When geocoding a large dataframe, you might encounter an error when geocoding. In case you get a time out error, try first using the timeout parameter as we did above (allow the service a bit more time to respond). In case of Too Many Requests error, you have hit the rate-limit of the service, and you should slow down your requests. To our convenience, GeoPy provides additional tools for taking into account rate limits in geocoding services. This script adapts the usage of GeoPy RateLimiter to our input data:

from geopy.geocoders import Nominatim
from geopy.extra.rate_limiter import RateLimiter
from shapely.geometry import Point

# Initiate geocoder
geolocator = Nominatim(user_agent='autogis_xx')

# Create a geopy rate limiter:
geocode_with_delay = RateLimiter(geolocator.geocode, min_delay_seconds=1)

# Apply the geocoder with delay using the rate limiter:
data['temp'] = data['addr'].apply(geocode_with_delay)

# Get point coordinates from the GeoPy location object on each row:
data["coords"] = data['temp'].apply(lambda loc: tuple(loc.point) if loc else None)

# Create shapely point objects to geometry column:
data["geometry"] = data["coords"].apply(Point)

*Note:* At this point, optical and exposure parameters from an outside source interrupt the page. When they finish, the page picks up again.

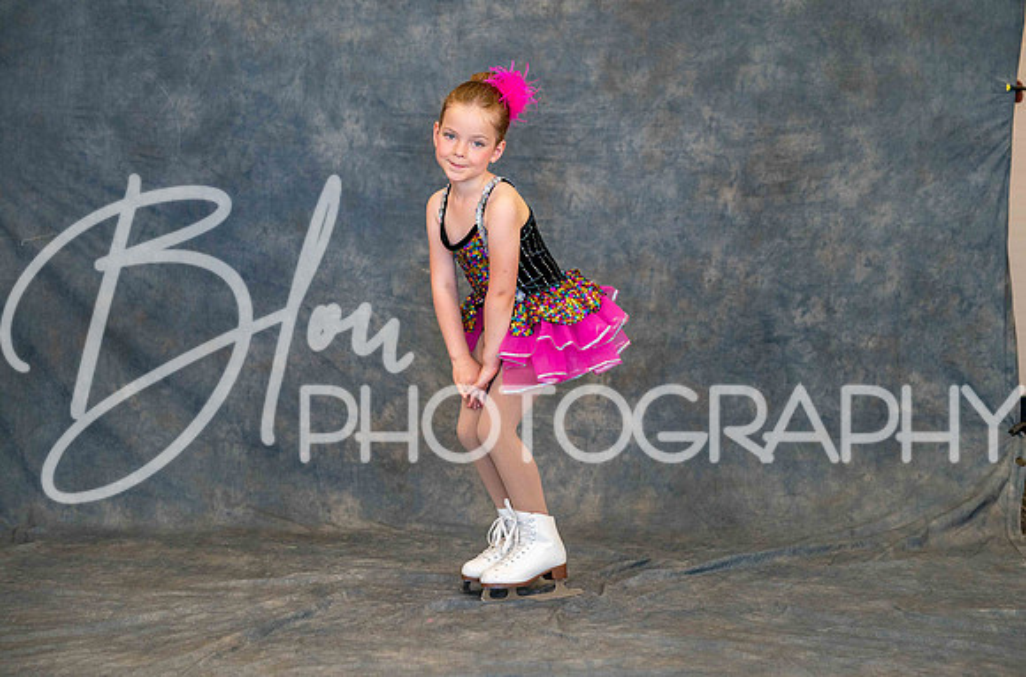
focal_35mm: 95
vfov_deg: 14.3
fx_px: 2702
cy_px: 296
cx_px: 511
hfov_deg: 21.5
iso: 1250
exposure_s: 1/160
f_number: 3.2
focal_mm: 85
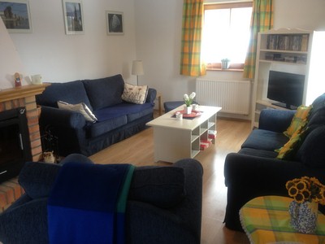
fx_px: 329
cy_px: 122
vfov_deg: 40.7
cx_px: 162
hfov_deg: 52.6
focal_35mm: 35
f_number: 2.4
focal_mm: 4.28
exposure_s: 1/30
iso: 50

All in all, remember that Nominatim is not meant for super heavy use.

Table join

Table joins in pandas

For a comprehensive overview of different ways of combining DataFrames and Series based on set theory, have a look at pandas documentation about merge, join and concatenate.

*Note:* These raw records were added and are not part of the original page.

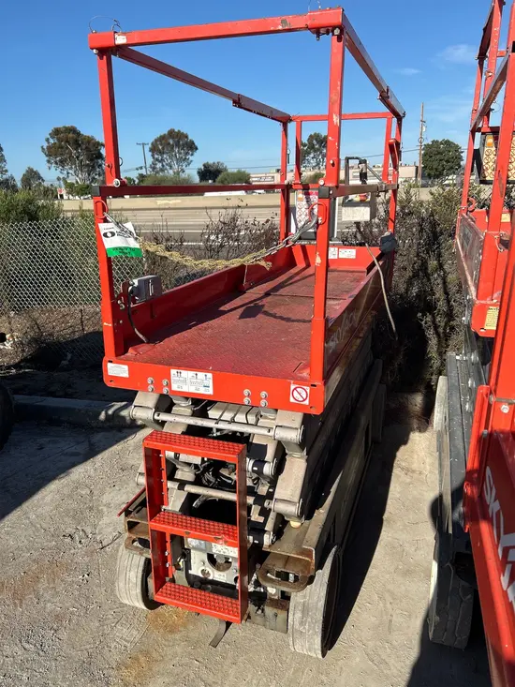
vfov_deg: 67.3
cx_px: 258
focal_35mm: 26
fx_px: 516
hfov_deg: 53.1
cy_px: 344
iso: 50
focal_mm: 5.7
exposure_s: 1/4115
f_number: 1.5
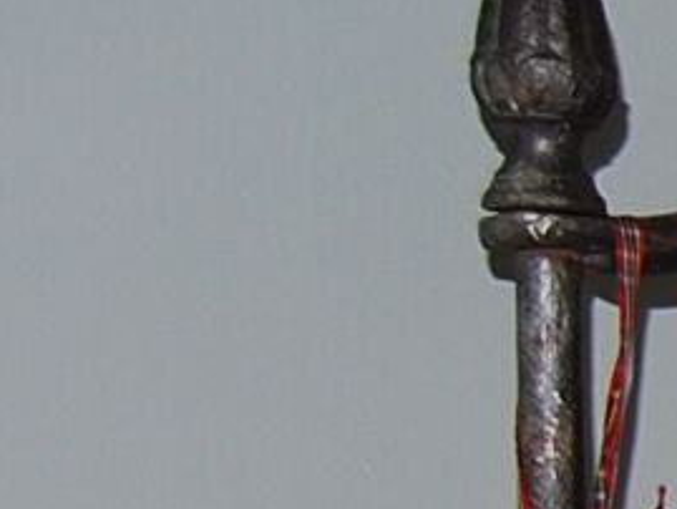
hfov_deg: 7.8
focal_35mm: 197
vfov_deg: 7.2
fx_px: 3864
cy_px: 1144
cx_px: 2391
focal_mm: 19
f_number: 3.5
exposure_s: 1/60
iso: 200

Table joins are really common procedures when doing GIS analyses. As you might remember from our earlier lessons, combining data from different tables based on common key attribute can be done easily in Pandas/Geopandas using the .merge() -function. We used this approach in the geo-python course exercise 6.

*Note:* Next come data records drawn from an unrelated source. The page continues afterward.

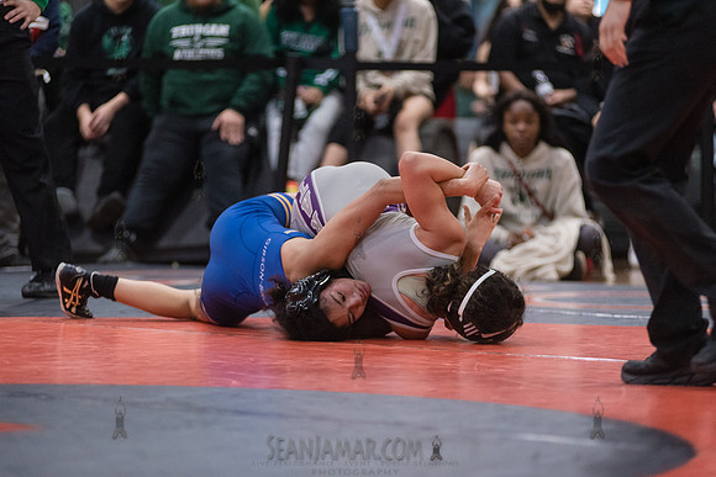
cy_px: 238
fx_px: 3083
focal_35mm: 155
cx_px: 358
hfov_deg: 13.2
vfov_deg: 8.9
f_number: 3.2
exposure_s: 1/400
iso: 5000
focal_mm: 155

However, sometimes it is useful to join two tables together based on the index of those DataFrames. In such case, we assume that there is same number of records in our DataFrames and that the order of the records should be the same in both DataFrames. In fact, now we have such a situation as we are geocoding our addresses where the order of the geocoded addresses in geo DataFrame is the same as in our original data DataFrame.

Hence, we can join those tables together with join() -function which merges the two DataFrames together based on index by default.

join = geo.join(data)
join.head()
address geometry id addr
0 Ruoholahti, 14, Itämerenkatu, Ruoholahti, Läns... POINT (24.9155624 60.1632015) 1000 Itämerenkatu 14, 00101 Helsinki, Finland
1 Kamppi, 1, Kampinkuja, Kamppi, Eteläinen suurp... POINT (24.9316914 60.1690222) 1001 Kampinkuja 1, 00100 Helsinki, Finland
2 Bangkok9, 8, Kaivokatu, Keskusta, Kluuvi, Etel... POINT (24.9416849 60.1699637) 1002 Kaivokatu 8, 00101 Helsinki, Finland
3 Hermannin rantatie, Kyläsaari, Hermanni, Helsi... POINT (24.9719335 60.1969965) 1003 Hermannin rantatie 1, 00580 Helsinki, Finland
4 Hesburger, 9, Tyynenmerenkatu, Jätkäsaari, Län... POINT (24.9216003 60.1566475) 1005 Tyynenmerenkatu 9, 00220 Helsinki, Finland
  • Let’s also check the data type of our new join table.

type(join)
geopandas.geodataframe.GeoDataFrame

As a result we have a new GeoDataFrame called join where we now have all original columns plus a new column for geometry. Note! If you would do the join the other way around, i.e. data.join(geo), the output would be a pandas DataFrame, not a GeoDataFrame!

  • Now it is easy to save our address points into a Shapefile

# Output file path
outfp = r"data/addresses.shp"

# Save to Shapefile
join.to_file(outfp)

That’s it. Now we have successfully geocoded those addresses into Points and made a Shapefile out of them. Easy isn’t it!

Notes about Nominatim

Nominatim works relatively nicely if you have well defined and well-known addresses such as the ones that we used in this tutorial. In practice, the address needs to exist in the OpenStreetMap database. Sometimes, however, you might want to geocode a “point-of-interest”, such as a museum, only based on it’s name. If the museum name is not on OpenStreetMap, Nominatim won’t provide any results for it, but you might be able to geocode the place using some other geocoder such as the Google Geocoding API (V3), which requires an API key. Take a look from past year’s materials where we show how to use Google Geocoding API in a similar manner as we used Nominatim here.